§ EXERCISE REQUIREMENTS
Among the records below, find the line that has "La capacidad de los"; from there, give the lines again exactly, and stop after the line that has "Ahora se acepta".

§ Saved data entries
=== Begin Enclosure ===
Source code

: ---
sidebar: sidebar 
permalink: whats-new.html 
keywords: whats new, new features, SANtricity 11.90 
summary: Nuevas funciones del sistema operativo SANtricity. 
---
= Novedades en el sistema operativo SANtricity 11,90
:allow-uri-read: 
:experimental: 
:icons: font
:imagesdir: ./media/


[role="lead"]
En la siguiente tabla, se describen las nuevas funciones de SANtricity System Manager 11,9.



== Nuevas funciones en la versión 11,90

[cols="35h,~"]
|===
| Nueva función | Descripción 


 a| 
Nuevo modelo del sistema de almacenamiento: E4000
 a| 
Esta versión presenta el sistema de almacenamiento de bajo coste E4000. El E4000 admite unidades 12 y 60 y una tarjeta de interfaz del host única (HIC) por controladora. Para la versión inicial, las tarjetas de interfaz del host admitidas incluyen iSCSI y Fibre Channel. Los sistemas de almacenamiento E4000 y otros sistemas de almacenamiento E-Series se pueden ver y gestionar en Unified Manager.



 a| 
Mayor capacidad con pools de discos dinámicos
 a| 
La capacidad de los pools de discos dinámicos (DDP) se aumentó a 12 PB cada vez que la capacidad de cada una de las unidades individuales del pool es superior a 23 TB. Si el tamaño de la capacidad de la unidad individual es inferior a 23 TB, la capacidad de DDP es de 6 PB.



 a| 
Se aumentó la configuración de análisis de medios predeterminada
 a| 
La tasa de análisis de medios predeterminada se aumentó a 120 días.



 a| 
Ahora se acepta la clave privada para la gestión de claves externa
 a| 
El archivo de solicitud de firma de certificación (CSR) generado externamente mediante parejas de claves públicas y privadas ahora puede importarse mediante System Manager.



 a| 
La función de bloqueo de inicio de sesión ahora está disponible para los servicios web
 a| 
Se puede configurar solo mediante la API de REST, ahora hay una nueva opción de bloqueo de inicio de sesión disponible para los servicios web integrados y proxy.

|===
=== End Enclosure ===
§ ANSWER TO THIS PROBLEM
La capacidad de los pools de discos dinámicos (DDP) se aumentó a 12 PB cada vez que la capacidad de cada una de las unidades individuales del pool es superior a 23 TB. Si el tamaño de la capacidad de la unidad individual es inferior a 23 TB, la capacidad de DDP es de 6 PB.



 a| 
Se aumentó la configuración de análisis de medios predeterminada
 a| 
La tasa de análisis de medios predeterminada se aumentó a 120 días.



 a| 
Ahora se acepta la clave privada para la gestión de claves externa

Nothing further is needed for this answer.